## Problem
Among the entries, find the lines with the string "lists" and copy them.

======== Material for this task ========

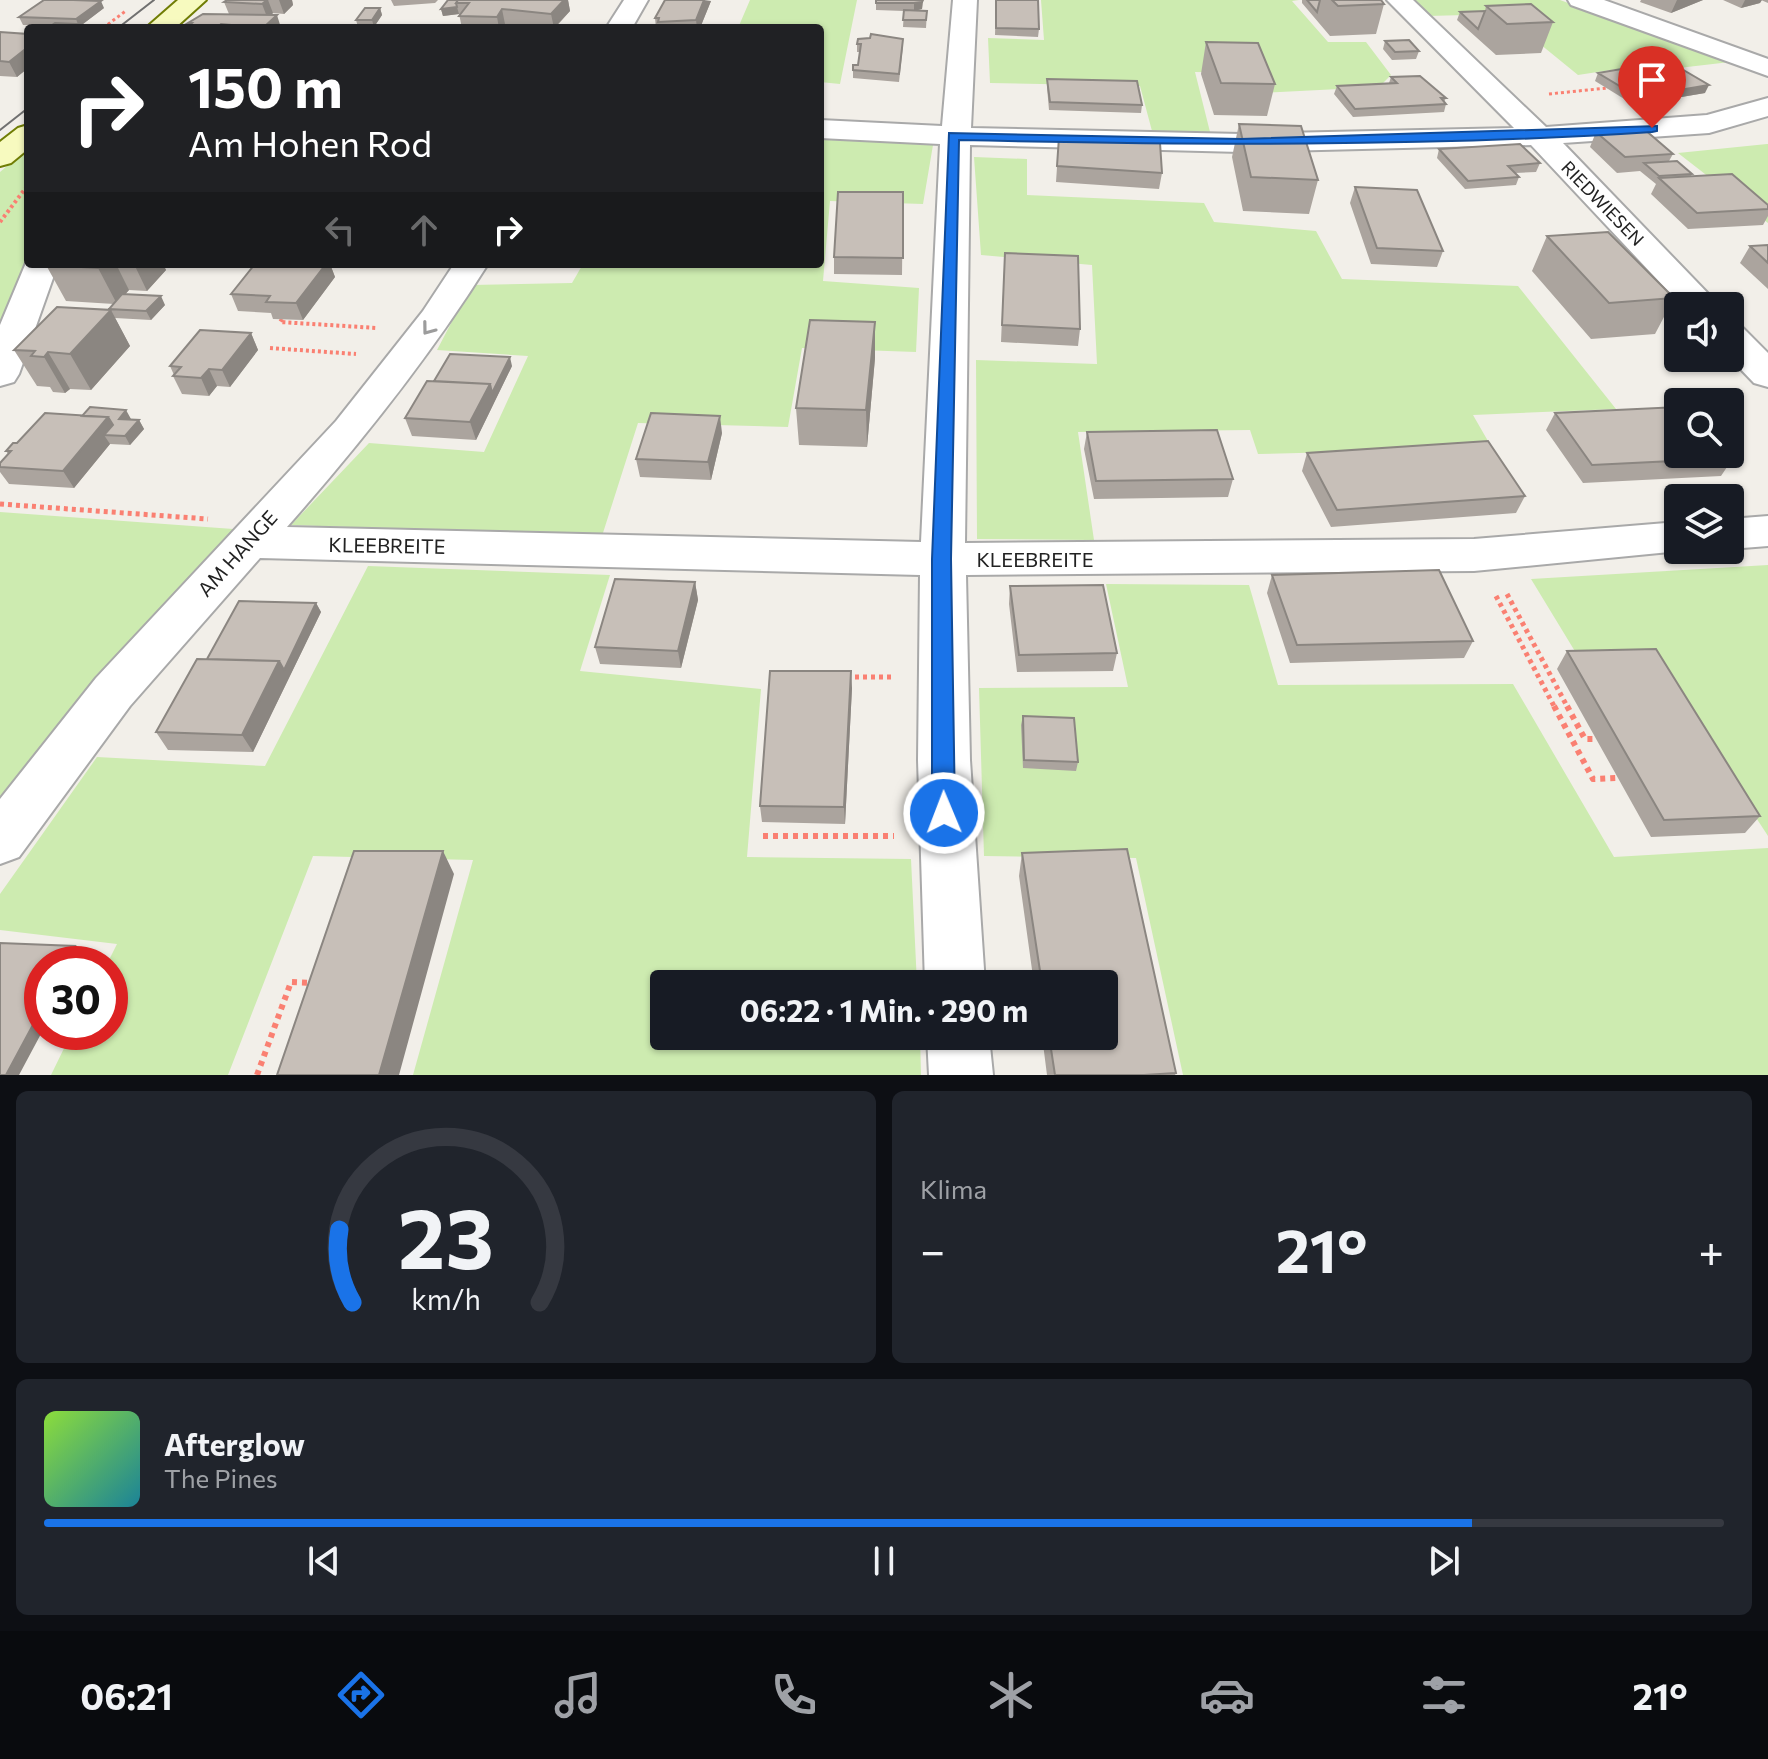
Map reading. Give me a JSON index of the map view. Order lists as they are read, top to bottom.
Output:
{
  "streets": {
    "street": ["RIEDWIESEN", "KLEEBREITE", "AM HANGE"]
  },
  "crossings": [
    ["KLEEBREITE", "AM HANGE"]
  ],
  "page": {
    "turn": ["150 m", "Am Hohen Rod"],
    "limit": "30",
    "trip": "06:22 · 1 Min. · 290 m",
    "tile": "Klima",
    "heat": ["−", "21°", "+"],
    "song": ["Afterglow", "The Pines"],
    "tabs": ["06:21", "21°"],
    "gauge": ["23", "km/h"]
  }
}
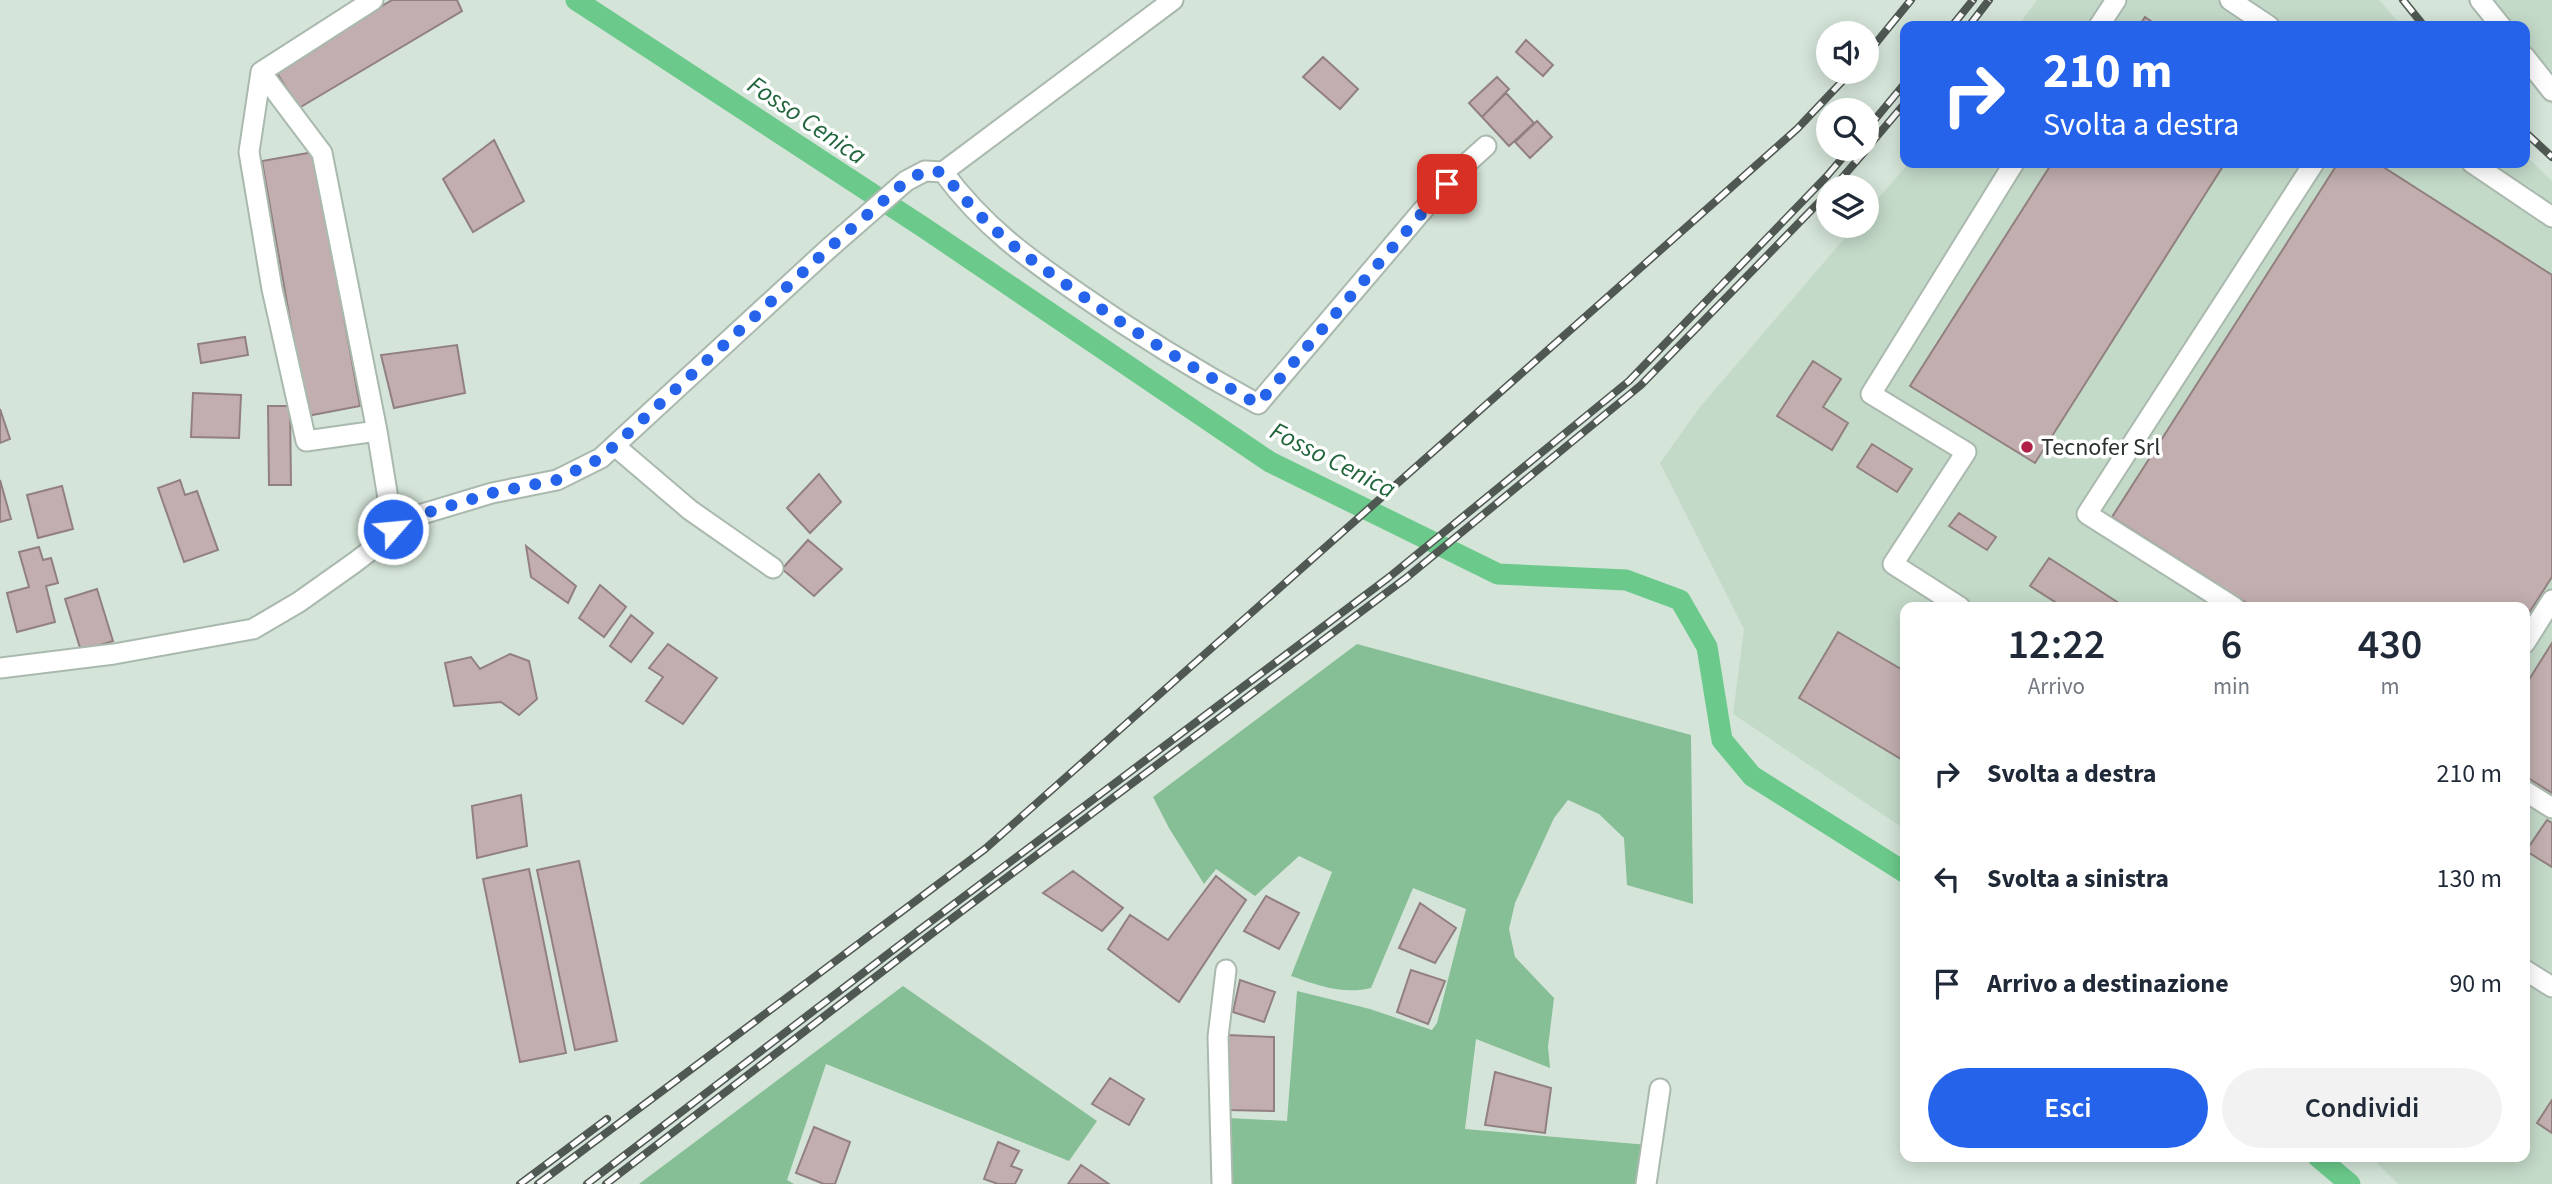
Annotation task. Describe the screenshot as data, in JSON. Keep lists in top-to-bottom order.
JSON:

========

## Solution
Map reading. Give me a JSON index of the map view. Order lists as they are read, top to bottom.
Annotation task. Describe the screenshot as data, in JSON. Keep lists in top-to-bottom order.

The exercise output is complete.